╭─ The input

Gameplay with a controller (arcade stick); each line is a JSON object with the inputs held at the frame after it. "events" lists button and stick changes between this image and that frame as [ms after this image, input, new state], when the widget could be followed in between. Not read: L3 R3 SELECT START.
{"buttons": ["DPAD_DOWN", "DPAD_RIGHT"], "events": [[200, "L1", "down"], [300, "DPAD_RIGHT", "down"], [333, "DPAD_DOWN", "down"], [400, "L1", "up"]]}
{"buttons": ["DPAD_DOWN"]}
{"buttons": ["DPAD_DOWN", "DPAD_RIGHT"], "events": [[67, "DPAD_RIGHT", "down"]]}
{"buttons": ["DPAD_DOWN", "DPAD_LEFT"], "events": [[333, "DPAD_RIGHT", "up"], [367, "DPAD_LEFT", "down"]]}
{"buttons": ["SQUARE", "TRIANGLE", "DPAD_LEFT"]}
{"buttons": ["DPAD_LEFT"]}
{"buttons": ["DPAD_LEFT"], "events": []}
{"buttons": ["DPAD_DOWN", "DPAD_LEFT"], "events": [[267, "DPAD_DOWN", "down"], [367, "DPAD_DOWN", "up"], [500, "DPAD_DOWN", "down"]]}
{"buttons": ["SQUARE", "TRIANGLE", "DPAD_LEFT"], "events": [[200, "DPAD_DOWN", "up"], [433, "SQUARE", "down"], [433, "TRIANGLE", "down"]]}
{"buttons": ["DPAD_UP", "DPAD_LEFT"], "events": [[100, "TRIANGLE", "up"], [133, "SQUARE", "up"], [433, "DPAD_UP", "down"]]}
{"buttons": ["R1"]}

╰─

- _What needs to be done_
Copy out each line of the records that holds the string "SQUARE".

- _Result of this exercise_
{"buttons": ["SQUARE", "TRIANGLE", "DPAD_LEFT"]}
{"buttons": ["SQUARE", "TRIANGLE", "DPAD_LEFT"], "events": [[200, "DPAD_DOWN", "up"], [433, "SQUARE", "down"], [433, "TRIANGLE", "down"]]}
{"buttons": ["DPAD_UP", "DPAD_LEFT"], "events": [[100, "TRIANGLE", "up"], [133, "SQUARE", "up"], [433, "DPAD_UP", "down"]]}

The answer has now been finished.